━━ EXTRAIT

En l'occurrence, aucun rapport. Il s'agit simplement d'un état de fait des prisons françaises, écrit par un "utilisateur". Trouver en détention longue un témoin non condamné, ca ne doit pas être si évident.
Je ne vois absolument pas le rapport avec un pardon pour ses actes, ou une ignorance des victimes.
Oui. Si j'ai fait le rapprochement avec Maurice Papon, c'est surtout pour que l'on oublie pas que si ce dernier n'a pas fini sa peine de prison, c'est en vertu de l'Art. 720-1-1 du code de procédure pénale (L. N° 2002-303 du 4 mars 2002) dite "loi Kouchner" :
"La suspension de peine peut également être ordonnée, quelle que soit la nature de la peine restant à subir, et pour une durée qui n’a pas à être déterminée, pour les condamnés dont il est établi qu’ils sont atteints d’une pathologie engageant le pronostic vital ou que leur état de santé est durablement incompatible avec le maintien en détention, hors les cas d’hospitalisation des personnes détenues en établissement de santé pour troubles mentaux.
La suspension ne peut être ordonnée que si deux expertises médicales distinctes établissent de manière concordante que le condamné se trouve dans l’une des situations énoncées par l’alinéa précédent."

━━━━
━━ DONNÉES FOURNIES

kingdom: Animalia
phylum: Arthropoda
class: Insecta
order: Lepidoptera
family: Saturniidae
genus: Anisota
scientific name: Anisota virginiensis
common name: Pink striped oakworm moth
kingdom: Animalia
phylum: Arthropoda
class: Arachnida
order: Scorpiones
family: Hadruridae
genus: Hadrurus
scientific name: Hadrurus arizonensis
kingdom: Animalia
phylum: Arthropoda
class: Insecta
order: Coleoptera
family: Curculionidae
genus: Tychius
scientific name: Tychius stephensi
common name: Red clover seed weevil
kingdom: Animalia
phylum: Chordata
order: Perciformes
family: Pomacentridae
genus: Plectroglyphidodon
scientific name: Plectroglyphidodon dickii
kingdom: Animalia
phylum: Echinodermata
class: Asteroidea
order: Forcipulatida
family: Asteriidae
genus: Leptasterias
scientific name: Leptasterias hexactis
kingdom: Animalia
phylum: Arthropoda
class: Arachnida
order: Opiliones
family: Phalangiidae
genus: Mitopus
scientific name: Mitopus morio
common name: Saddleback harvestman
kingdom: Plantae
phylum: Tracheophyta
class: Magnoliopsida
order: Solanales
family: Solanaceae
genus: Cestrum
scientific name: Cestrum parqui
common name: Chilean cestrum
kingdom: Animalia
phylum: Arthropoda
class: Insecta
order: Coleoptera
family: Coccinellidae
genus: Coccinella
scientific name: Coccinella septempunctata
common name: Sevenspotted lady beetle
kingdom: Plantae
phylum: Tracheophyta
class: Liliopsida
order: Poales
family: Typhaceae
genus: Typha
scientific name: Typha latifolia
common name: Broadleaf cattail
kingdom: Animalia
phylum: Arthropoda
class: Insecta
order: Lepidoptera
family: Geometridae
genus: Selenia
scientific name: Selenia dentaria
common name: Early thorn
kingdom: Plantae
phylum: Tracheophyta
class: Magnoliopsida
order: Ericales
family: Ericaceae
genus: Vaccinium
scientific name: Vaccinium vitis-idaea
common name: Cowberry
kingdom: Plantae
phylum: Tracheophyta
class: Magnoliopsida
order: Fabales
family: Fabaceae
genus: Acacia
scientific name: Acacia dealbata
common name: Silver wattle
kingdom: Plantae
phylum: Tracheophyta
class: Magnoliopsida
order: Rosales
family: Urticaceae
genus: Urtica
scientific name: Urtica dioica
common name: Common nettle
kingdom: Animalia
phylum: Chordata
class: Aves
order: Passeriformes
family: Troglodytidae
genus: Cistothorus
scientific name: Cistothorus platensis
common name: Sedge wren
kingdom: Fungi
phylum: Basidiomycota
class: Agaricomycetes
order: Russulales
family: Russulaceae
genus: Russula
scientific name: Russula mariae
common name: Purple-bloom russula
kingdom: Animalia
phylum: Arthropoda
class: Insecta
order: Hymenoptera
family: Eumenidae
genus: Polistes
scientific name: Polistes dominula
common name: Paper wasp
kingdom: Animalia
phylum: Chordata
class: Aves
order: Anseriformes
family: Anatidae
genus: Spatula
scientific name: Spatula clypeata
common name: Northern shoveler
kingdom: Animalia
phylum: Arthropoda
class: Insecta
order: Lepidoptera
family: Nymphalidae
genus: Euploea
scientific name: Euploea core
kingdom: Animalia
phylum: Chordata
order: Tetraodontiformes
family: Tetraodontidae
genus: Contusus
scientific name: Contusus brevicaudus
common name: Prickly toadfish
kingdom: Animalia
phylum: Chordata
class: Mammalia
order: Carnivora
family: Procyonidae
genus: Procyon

━━━━

■ **CONSIGNE A**
D'après l'extrait, combien d'expertises médicales faut-il pour que la suspension de peine puisse être ordonnée ?
■ **CONSIGNE B**
Transcrivez fidèlement le passage de l'extrait compris entre « En l'occurrence, aucun » et « ignorance des victimes. », ces mots inclus.

■ **RÉPONSE ATTENDUE A**
Deux expertises médicales distinctes, qui doivent conclure de manière concordante.

■ **RÉPONSE ATTENDUE B**
En l'occurrence, aucun rapport. Il s'agit simplement d'un état de fait des prisons françaises, écrit par un "utilisateur". Trouver en détention longue un témoin non condamné, ca ne doit pas être si évident.
Je ne vois absolument pas le rapport avec un pardon pour ses actes, ou une ignorance des victimes.